**EXERCISE TASK 1**: In the listing for the Alford house, which architects designed the home?

>> begin EXCERPTED TEXT

Located on 17+ acres on desirable Seekonk Cross Rd in Alford sits this remarkable state of the art 7000’ contemporary. Designed by Calvin Tsao and Zack McKown , the massive windows capture the postcard panorama from every angle as the sun moves around the C shaped configuration. The winding half mile drive is lined with a long allee of trees and mature landscaping. The setting, views, privacy, landscaping, and architectural significance make 6 Seekonk Cross Road truly a rare Berkshire offering.

As seen in Interior Design:

"Not just anyone can buy the services of Calvin Tsao and Zack McKown. The couple who commissioned Tsao & McKown Architects to build a house in the western Massachusetts town of Alford were longstanding friends of the Interior DesignHall of Fame members. “We visited the site often, walking the fields to figure out how to inhabit the land. Our friends were in love with the view. That’s all they could talk about,” McKown recalls. The 20-acre property lies on the slope of a knoll, and the Berkshire Hills in the distance ultimately dictated the orientation of the house.

?As McKown explains, “There would be a specific view from the kitchen, during breakfast, and another from the bedroom, in the evening, and so forth.” To make that possible, Tsao adds, “We realized that a normal, orthogonal build-ing wouldn’t do.” The 7,000-square-foot house instead follows the path of the sun, resulting in a C configuration composed of smaller asymmetrically angled volumes. Those angles allow the large windows on the outward-facing side of the C to frame unique mountain scenes.

>> end EXCERPTED TEXT
>> begin DATASET RECORDS

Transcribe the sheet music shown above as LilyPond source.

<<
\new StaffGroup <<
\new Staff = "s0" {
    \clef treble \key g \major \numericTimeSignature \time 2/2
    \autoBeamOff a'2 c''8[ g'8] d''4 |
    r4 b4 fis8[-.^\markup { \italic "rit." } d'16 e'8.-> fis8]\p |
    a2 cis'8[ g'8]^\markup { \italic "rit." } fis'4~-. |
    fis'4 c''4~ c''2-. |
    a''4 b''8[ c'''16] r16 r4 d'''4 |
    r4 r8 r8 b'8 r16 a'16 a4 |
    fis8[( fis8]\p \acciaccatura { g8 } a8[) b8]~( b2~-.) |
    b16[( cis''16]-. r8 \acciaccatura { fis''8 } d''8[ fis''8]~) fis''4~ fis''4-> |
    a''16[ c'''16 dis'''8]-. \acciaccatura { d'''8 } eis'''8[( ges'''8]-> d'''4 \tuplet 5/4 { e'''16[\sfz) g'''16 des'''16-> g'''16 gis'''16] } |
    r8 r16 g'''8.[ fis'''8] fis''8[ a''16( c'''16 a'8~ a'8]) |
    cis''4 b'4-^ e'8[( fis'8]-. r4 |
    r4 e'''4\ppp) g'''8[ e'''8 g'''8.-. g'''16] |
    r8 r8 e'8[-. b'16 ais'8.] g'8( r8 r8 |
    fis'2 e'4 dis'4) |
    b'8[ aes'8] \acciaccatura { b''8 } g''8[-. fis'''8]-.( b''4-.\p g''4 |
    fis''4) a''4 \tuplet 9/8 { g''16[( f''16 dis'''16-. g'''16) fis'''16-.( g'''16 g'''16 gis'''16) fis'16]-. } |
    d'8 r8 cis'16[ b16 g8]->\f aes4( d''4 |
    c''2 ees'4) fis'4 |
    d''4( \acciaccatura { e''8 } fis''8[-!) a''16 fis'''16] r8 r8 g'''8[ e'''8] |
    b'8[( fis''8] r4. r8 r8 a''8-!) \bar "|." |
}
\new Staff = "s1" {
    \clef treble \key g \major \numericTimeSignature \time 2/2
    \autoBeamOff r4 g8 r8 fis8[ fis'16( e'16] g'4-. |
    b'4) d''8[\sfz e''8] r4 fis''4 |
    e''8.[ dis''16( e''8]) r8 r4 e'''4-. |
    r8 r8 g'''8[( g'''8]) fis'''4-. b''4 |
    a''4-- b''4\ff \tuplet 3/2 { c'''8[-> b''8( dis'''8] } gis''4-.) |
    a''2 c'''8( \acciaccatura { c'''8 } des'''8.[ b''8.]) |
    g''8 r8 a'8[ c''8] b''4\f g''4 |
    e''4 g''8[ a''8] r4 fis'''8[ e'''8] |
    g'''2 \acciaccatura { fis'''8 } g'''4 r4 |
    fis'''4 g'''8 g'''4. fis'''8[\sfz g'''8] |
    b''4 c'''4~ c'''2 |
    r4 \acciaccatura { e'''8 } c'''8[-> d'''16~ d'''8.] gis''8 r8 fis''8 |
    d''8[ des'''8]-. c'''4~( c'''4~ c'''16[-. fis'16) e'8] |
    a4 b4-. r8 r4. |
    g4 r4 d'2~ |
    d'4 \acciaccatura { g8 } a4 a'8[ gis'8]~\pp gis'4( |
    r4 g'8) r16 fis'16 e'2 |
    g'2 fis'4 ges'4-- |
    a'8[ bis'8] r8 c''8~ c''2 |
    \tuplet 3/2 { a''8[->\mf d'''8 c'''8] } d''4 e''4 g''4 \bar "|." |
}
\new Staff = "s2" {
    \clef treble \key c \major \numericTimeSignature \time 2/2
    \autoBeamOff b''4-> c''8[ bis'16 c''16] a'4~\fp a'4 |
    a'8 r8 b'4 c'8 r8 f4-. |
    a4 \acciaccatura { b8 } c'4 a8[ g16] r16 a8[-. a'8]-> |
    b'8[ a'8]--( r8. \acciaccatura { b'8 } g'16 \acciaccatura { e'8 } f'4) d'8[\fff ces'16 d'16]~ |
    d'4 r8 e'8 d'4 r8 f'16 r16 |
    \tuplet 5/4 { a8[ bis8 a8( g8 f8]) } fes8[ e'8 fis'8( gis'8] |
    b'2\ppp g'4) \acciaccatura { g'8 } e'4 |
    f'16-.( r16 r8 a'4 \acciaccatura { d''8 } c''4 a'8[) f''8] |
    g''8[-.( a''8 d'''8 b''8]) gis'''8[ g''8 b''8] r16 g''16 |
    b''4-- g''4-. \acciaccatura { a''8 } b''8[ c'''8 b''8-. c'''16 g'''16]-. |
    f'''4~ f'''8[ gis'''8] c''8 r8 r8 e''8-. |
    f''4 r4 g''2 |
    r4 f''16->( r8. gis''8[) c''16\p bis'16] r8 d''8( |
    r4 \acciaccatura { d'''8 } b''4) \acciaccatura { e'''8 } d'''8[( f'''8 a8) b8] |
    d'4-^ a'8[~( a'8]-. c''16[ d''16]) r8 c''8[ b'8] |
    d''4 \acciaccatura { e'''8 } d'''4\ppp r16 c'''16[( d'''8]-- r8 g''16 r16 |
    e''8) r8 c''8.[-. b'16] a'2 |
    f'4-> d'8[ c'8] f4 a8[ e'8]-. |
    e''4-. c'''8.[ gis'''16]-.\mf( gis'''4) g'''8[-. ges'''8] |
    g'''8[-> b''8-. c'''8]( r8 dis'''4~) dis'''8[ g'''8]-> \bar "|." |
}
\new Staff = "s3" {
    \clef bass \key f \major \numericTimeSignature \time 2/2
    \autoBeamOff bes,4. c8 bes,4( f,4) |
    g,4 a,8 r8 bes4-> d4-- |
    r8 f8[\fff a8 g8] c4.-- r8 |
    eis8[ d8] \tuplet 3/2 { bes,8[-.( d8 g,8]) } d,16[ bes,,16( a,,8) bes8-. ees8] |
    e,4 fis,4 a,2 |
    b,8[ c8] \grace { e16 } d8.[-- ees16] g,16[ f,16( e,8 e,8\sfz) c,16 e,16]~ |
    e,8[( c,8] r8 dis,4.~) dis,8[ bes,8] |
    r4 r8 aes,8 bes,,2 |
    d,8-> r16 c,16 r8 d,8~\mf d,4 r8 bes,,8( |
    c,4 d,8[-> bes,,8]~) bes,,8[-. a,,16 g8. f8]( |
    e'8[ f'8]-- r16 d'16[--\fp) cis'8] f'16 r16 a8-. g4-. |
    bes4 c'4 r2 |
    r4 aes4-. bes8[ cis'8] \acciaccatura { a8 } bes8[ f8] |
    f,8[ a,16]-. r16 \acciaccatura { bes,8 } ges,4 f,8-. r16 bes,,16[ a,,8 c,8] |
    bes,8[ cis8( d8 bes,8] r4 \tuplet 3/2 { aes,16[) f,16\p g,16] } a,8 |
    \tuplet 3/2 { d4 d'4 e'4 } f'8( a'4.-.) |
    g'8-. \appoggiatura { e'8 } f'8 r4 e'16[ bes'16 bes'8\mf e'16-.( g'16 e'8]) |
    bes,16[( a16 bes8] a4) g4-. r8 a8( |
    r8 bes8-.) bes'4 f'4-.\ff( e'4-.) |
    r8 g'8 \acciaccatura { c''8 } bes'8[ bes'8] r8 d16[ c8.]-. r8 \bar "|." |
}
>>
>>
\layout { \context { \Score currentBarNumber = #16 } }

>> end DATASET RECORDS

**EXERCISE TASK 2**: Find every line in the records that contains the string "autoBeamOff" and copy each one. Case counts.

**FULL RESPONSE 1**: Calvin Tsao and Zack McKown.

**FULL RESPONSE 2**:
    \autoBeamOff a'2 c''8[ g'8] d''4 |
    \autoBeamOff r4 g8 r8 fis8[ fis'16( e'16] g'4-. |
    \autoBeamOff b''4-> c''8[ bis'16 c''16] a'4~\fp a'4 |
    \autoBeamOff bes,4. c8 bes,4( f,4) |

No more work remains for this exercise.